Léonora lui rit au nez.

Elle lui rit au nez.

Bon sang, à quoi cela servait que sa mère discute avec l'ancienne femme de Kylong, puis qu'elles marchent pendant deux heures, avant de se faire téléporter par une télépathe hautaine et persuadée d'être supérieure, si quand elles arrivaient enfin, Madame la comtesse se moque d'elle. A rien, elles avaient fait tout cela pour rien. Non, pire, pour se faire humilier. A plusieurs reprises : par Alya, par son amie, et maintenant, par Léonora.
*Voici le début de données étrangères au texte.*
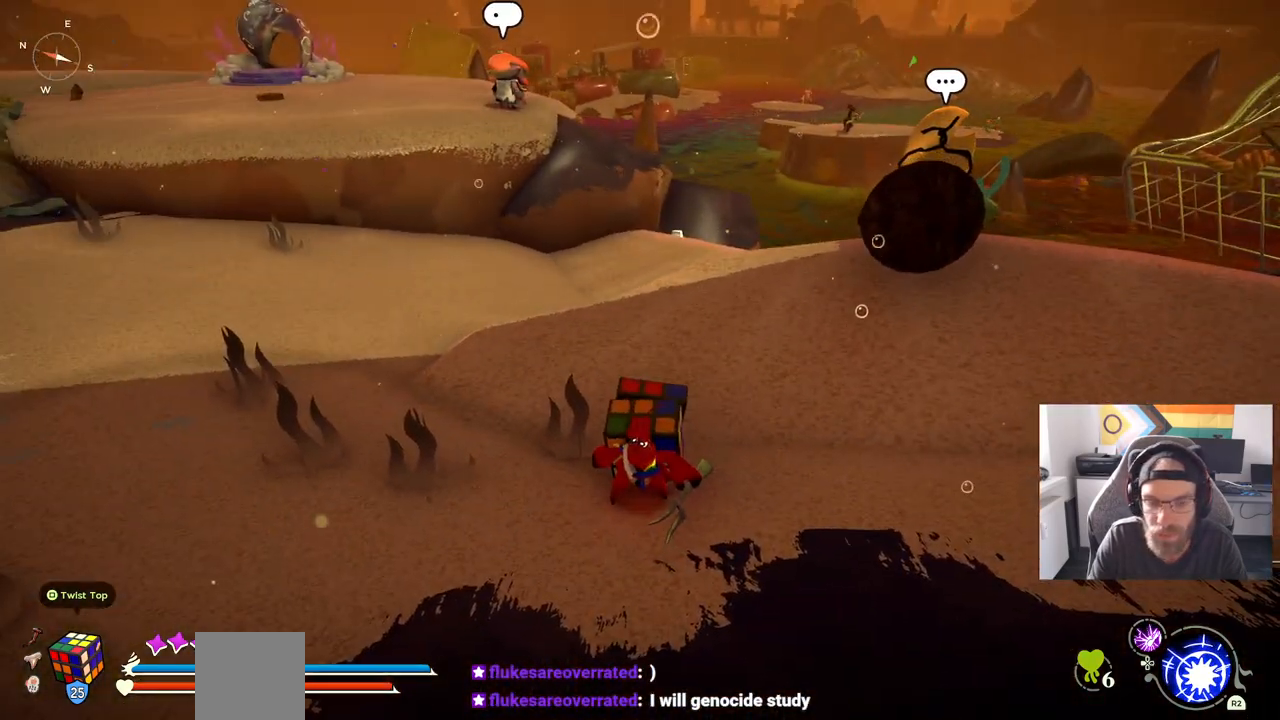
{"buttons": [], "left_stick": "up", "right_stick": "center", "events": []}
Cassandre eut envie de s'enfoncer sous terre. Pourquoi il fallait qu'elle ait ce don ? Elle faisait des rêves obscurs, et quand elle arrivait à les décrypter, on ne la croyait pas. Elle n'aurait pas pu être juste une sorcière télépathe lambda, qui se fondait facilement dans la population humaine et qui avait une vie normale, sans passer d'humiliations en humiliations ?

—Léonora, reprend ton sérieux. Ce que ces femmes ont à te dire est très important. Anne, Cassandre, je m'excuse pour la grossièreté de ma suivante, intervint la Mama Sorcera.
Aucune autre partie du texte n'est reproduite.